POPL 2026
Sun 11 - Sat 17 January 2026 Rennes, France
Sat 17 Jan 2026 09:00 - 09:45 at Salle 14 - Keynote Chair(s): Benjamin Delaware

Since the widespread adoption of the IEEE-754 standard for floating-point arithmetic in the mid-1980s, numerical accuracy arguments have enjoyed a period of relative stability: paper proofs of numerical accuracy applied to concrete implementations without the need to explicitly restate underlying arithmetic assumptions. This stability enabled the development of standardized algorithmic interfaces such as the Basic Linear Algebra Subprograms (BLAS), which decoupled high-level reasoning about algorithmic properties from the low-level intricacies of designing optimized implementations, while leaving floating-point assumptions implicit. As a result, many well-known accuracy results are conditional on the IEEE-754 semantics for floating-point arithmetic, even when those conditions are not stated explicitly.

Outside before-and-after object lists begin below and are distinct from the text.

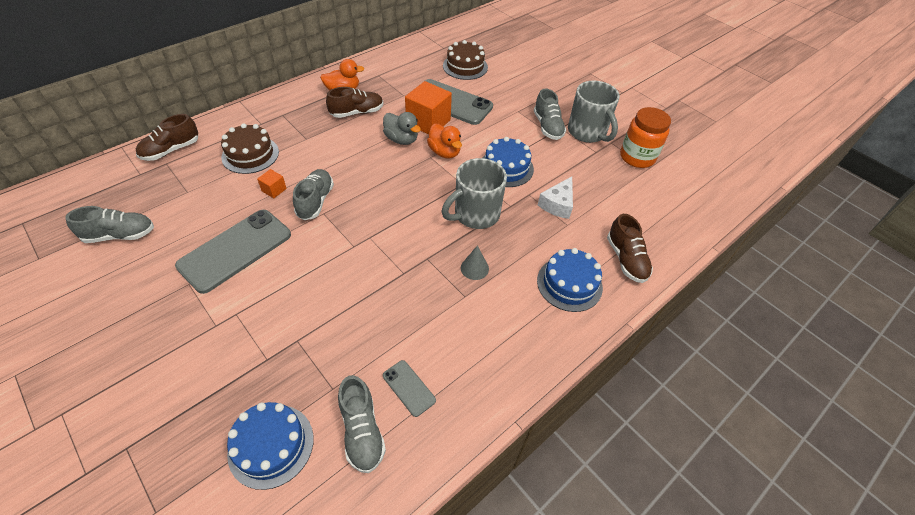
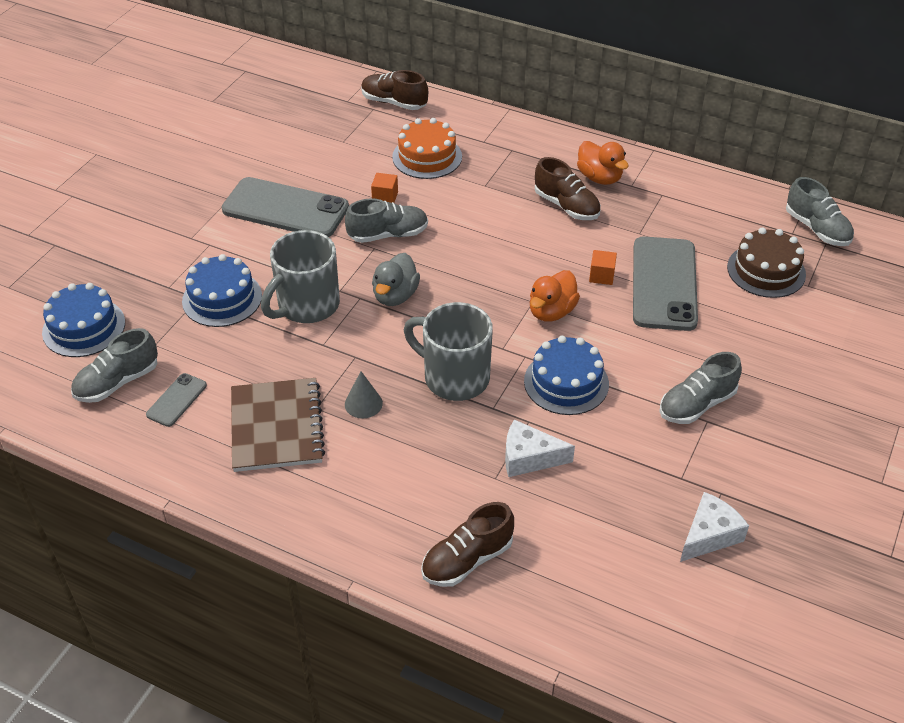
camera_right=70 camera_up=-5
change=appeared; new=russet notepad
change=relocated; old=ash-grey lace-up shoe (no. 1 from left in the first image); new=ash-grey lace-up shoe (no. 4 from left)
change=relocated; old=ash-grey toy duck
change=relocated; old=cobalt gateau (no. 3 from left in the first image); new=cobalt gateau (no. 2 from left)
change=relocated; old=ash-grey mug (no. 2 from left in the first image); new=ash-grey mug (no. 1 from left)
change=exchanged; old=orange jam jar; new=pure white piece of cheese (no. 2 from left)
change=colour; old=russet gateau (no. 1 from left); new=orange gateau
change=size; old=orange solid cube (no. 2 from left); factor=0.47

However, this silent semantic contract is breaking down: driven by the need for increased speed and reduced communication and energy costs, floating-point hardware and arithmetic formats are becoming increasingly diverse, and informal accuracy arguments no longer transfer reliably. In this talk, I argue that making arithmetic assumptions explicit, formal, and parameterized is now necessary infrastructure, not just an academic exercise. Building on mechanized floating-point semantics and algorithm-level specifications for numerical linear algebra, type systems and proof assistants can restore a principled separation of concerns, future-proofing numerical accuracy arguments in a rapidly evolving floating-point landscape.